Input data →
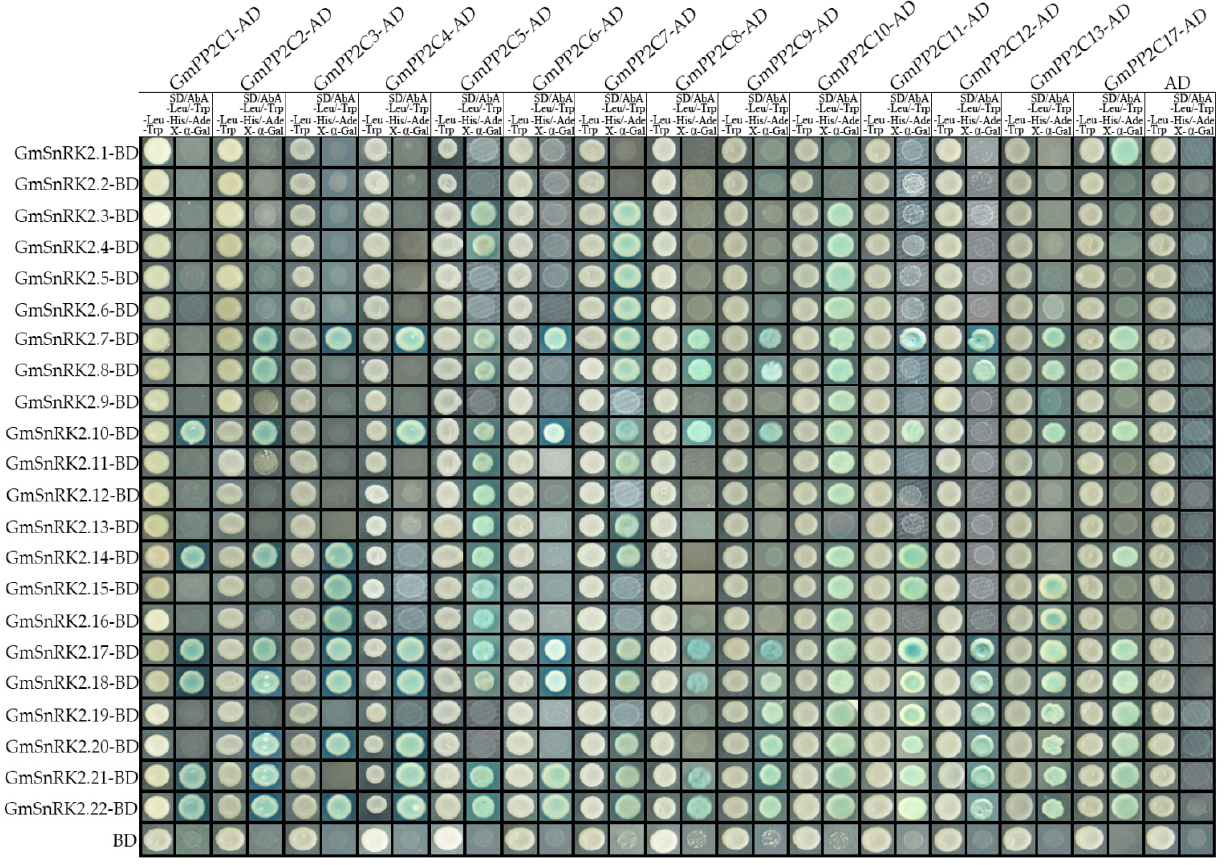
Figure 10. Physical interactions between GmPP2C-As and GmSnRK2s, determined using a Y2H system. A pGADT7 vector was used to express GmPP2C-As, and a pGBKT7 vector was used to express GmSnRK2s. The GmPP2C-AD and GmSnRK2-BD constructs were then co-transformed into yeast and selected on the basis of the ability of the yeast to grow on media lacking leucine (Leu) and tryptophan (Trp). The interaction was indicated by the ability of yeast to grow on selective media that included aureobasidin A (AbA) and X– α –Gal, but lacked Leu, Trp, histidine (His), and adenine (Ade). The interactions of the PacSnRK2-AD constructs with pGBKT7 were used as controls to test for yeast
* * *
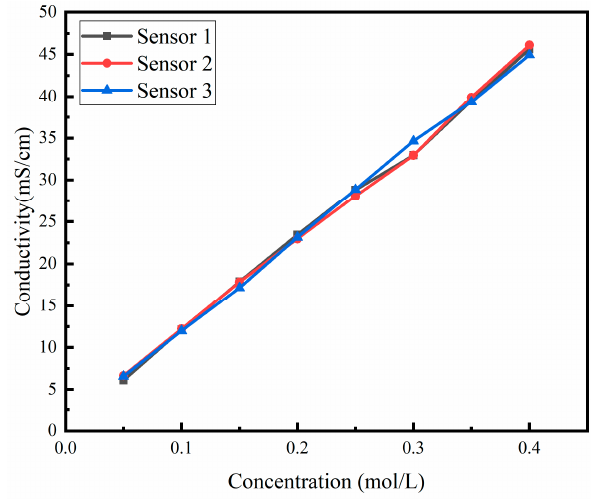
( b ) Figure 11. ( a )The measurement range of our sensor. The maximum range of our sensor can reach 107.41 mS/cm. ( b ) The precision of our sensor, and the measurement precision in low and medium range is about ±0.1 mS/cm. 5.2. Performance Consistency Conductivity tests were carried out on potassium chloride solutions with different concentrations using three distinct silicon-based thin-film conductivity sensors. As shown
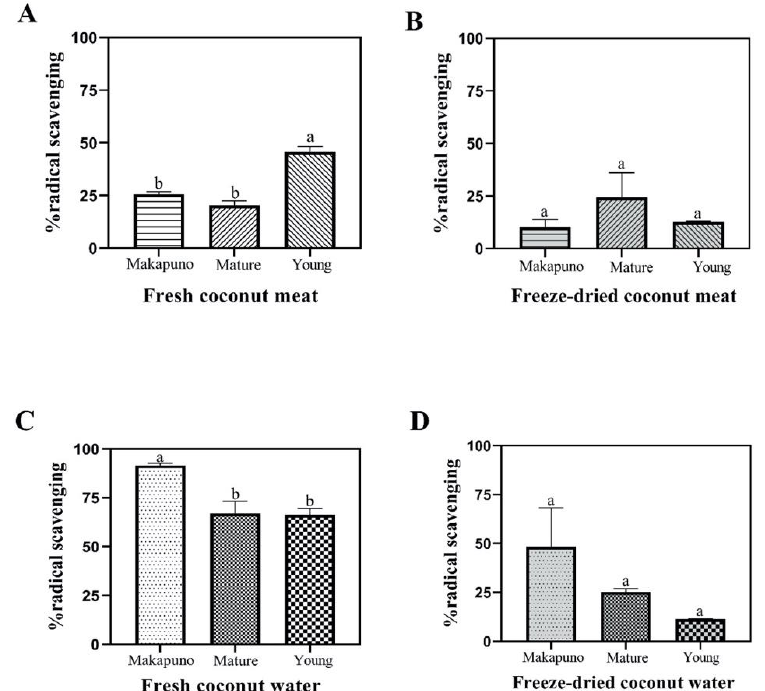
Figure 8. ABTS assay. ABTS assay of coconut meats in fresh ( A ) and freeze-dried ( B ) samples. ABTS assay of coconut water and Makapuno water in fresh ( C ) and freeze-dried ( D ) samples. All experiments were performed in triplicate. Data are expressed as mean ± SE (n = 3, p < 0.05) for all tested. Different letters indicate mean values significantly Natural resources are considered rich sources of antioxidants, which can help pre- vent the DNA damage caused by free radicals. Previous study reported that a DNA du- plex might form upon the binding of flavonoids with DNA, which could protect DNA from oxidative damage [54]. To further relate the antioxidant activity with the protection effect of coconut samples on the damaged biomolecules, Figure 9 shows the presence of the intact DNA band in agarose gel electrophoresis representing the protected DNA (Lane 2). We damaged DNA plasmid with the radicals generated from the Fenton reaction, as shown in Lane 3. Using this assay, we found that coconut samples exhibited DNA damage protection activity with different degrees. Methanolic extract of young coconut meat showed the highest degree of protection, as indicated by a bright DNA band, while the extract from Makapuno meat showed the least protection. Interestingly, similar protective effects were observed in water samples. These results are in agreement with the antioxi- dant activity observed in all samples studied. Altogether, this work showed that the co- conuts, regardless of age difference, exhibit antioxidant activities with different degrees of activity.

Your goal →
Every line holding the word "shown" should be copied out of the records above.

Answer for this exercise →
( b ) Figure 11. ( a )The measurement range of our sensor. The maximum range of our sensor can reach 107.41 mS/cm. ( b ) The precision of our sensor, and the measurement precision in low and medium range is about ±0.1 mS/cm. 5.2. Performance Consistency Conductivity tests were carried out on potassium chloride solutions with different concentrations using three distinct silicon-based thin-film conductivity sensors. As shown
Figure 8. ABTS assay. ABTS assay of coconut meats in fresh ( A ) and freeze-dried ( B ) samples. ABTS assay of coconut water and Makapuno water in fresh ( C ) and freeze-dried ( D ) samples. All experiments were performed in triplicate. Data are expressed as mean ± SE (n = 3, p < 0.05) for all tested. Different letters indicate mean values significantly Natural resources are considered rich sources of antioxidants, which can help pre- vent the DNA damage caused by free radicals. Previous study reported that a DNA du- plex might form upon the binding of flavonoids with DNA, which could protect DNA from oxidative damage [54]. To further relate the antioxidant activity with the protection effect of coconut samples on the damaged biomolecules, Figure 9 shows the presence of the intact DNA band in agarose gel electrophoresis representing the protected DNA (Lane 2). We damaged DNA plasmid with the radicals generated from the Fenton reaction, as shown in Lane 3. Using this assay, we found that coconut samples exhibited DNA damage protection activity with different degrees. Methanolic extract of young coconut meat showed the highest degree of protection, as indicated by a bright DNA band, while the extract from Makapuno meat showed the least protection. Interestingly, similar protective effects were observed in water samples. These results are in agreement with the antioxi- dant activity observed in all samples studied. Altogether, this work showed that the co- conuts, regardless of age difference, exhibit antioxidant activities with different degrees of activity.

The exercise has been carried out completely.